Op de terugweg naar Yogya zijn Susilo en ik bij wijze van uitzondering (en tegen betaling van zo'n 30.000 roepiah=3 euro) door een bewaker rondgeleid over het terrein van een suikerfabriek. Vanwege het Chinese nieuwjaar werd er niet gewerkt, maar het was de moeite waard. Een overwoekerd rangeerterrein met een oude lokomotief, verroeste fabriekshallen en een modern tractorpark, waar volgens de bewaker de geest van een door een ongeluk omgekomen man spookte, die 's nachts zomaar opeens een tractor deed starten. Stille kracht, anno 2004.
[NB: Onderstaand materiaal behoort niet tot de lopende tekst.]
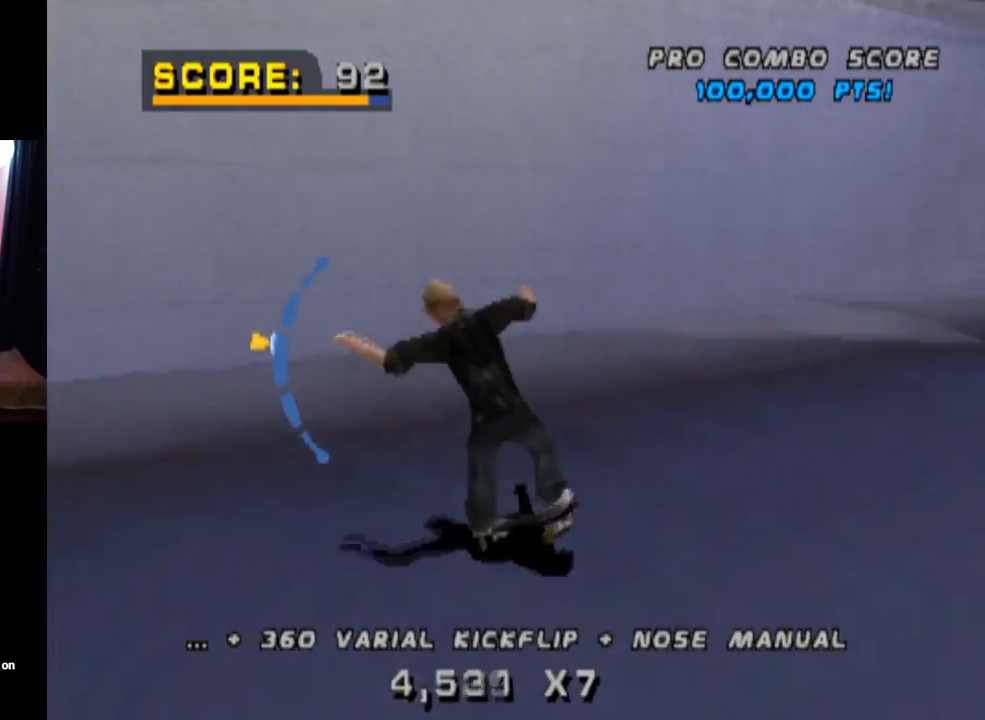
{"buttons": ["TRIANGLE", "DPAD_UP"], "left_stick": "center", "right_stick": "center", "events": [[50, "DPAD_LEFT", "up"], [83, "DPAD_UP", "down"], [133, "TRIANGLE", "down"], [150, "CROSS", "up"], [216, "DPAD_UP", "up"], [317, "DPAD_UP", "down"], [433, "DPAD_UP", "up"], [483, "DPAD_UP", "down"]]}
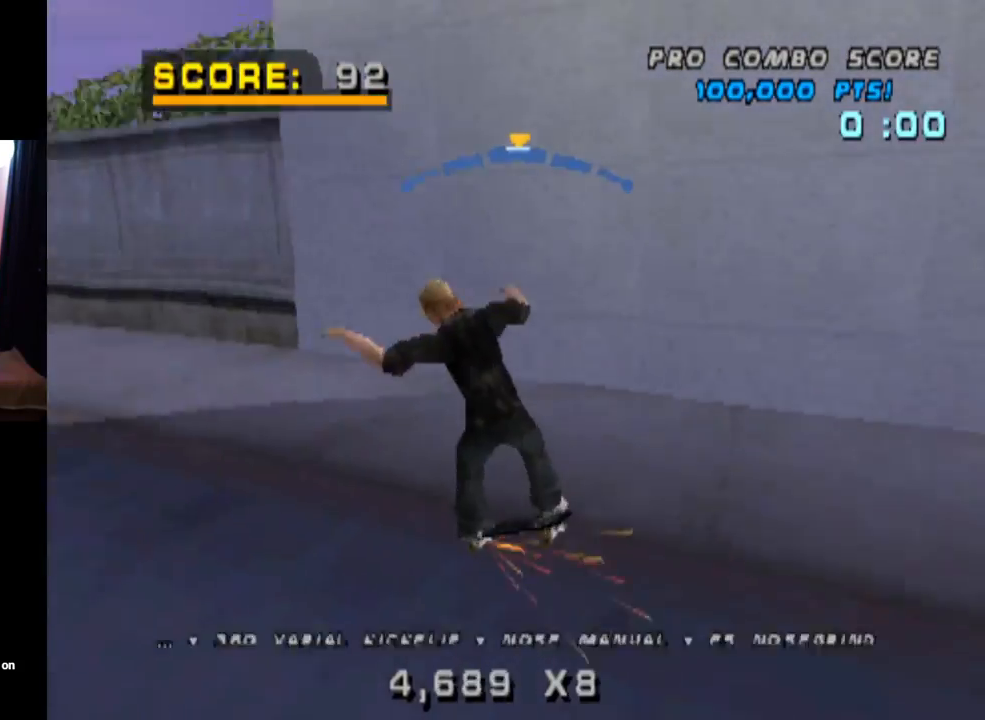
{"buttons": ["CROSS", "DPAD_RIGHT"], "left_stick": "center", "right_stick": "center", "events": [[33, "CROSS", "down"], [67, "DPAD_UP", "up"], [150, "TRIANGLE", "up"], [501, "DPAD_RIGHT", "down"]]}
Op vrijdag de 23e maakte ik een lange busreis, van Yogya naar Jepara. Van de ene kant van het eiland naar de andere. Via Magelang, Ambarawa, Ungaran en Kudus bereikte ik in de loop van de middag het stadje aan de Javazee. De laatste halte voorlopig van de nostalgietour in het voetspoor van mijn vader. Ik had inmiddels al vele plaatsen waar hij ook was bezocht. Mijn onderkomen was een stuk minder geriefelijk dan in Yogya, in een vervallen logement met gedeelde mandi en wc, maar het was maar voor een nacht. Om een uur of vijf slenterde ik naar het centrum, waar op de alun-alun (een groot grasveld, zie ook Klaten) volop werd gevoetbald. Na een rondje toekijken werd ik er bij geroepen en speelde een partijtje mee. Als "Ruud van Nistelrooij from Holland" werd ik geintroduceerd. Deze is namelijk enorm populair hier. Ik deed het niet slecht als rechtsbuiten en speelde, net als de jongens, op blote voeten. Om 6 uur nog een foto en dan gauw allemaal naar de moskee, want de imam riep. Andi, een man van een jaar of 30, bleef zitten om met me te praten. Hij handelde in houtsnijwerk en wilde me graag wat van zijn producten laten zien. We dronken een kop thee in een tentje verderop en hij bracht me terug op zijn motor. De volgende ochtend kwam hij me ophalen om me zijn werkplaats te laten zien. Jepara is al eeuwenlang internationaal vermaard om zijn houtsnijwerk, maar er komen nooit toeristen hier, alleen zakenlui. We reden door de dessa (=het platteland) over onderwatergelopen weggetjes, want het had vannacht vreselijk geonweerd. Ik had lekkage gehad in mijn kamer, maar mijn bed bleef gelukkig droog. We bereikten een dorpje dat helemaal bestond uit tientallen houtsnijwerkbedrijven, in een lange straat. Ik bewonderde de techniek en de werkstukken van de mensen en zij waren blij met mijn belangstelling. Ik hoefde niets te kopen en kreeg gratis thee aangeboden. Andi bracht me naar de bushalte, maar niet nadat ik eerst nog even gezwommen had in de Javazee. Heerlijk water, prachtig strand.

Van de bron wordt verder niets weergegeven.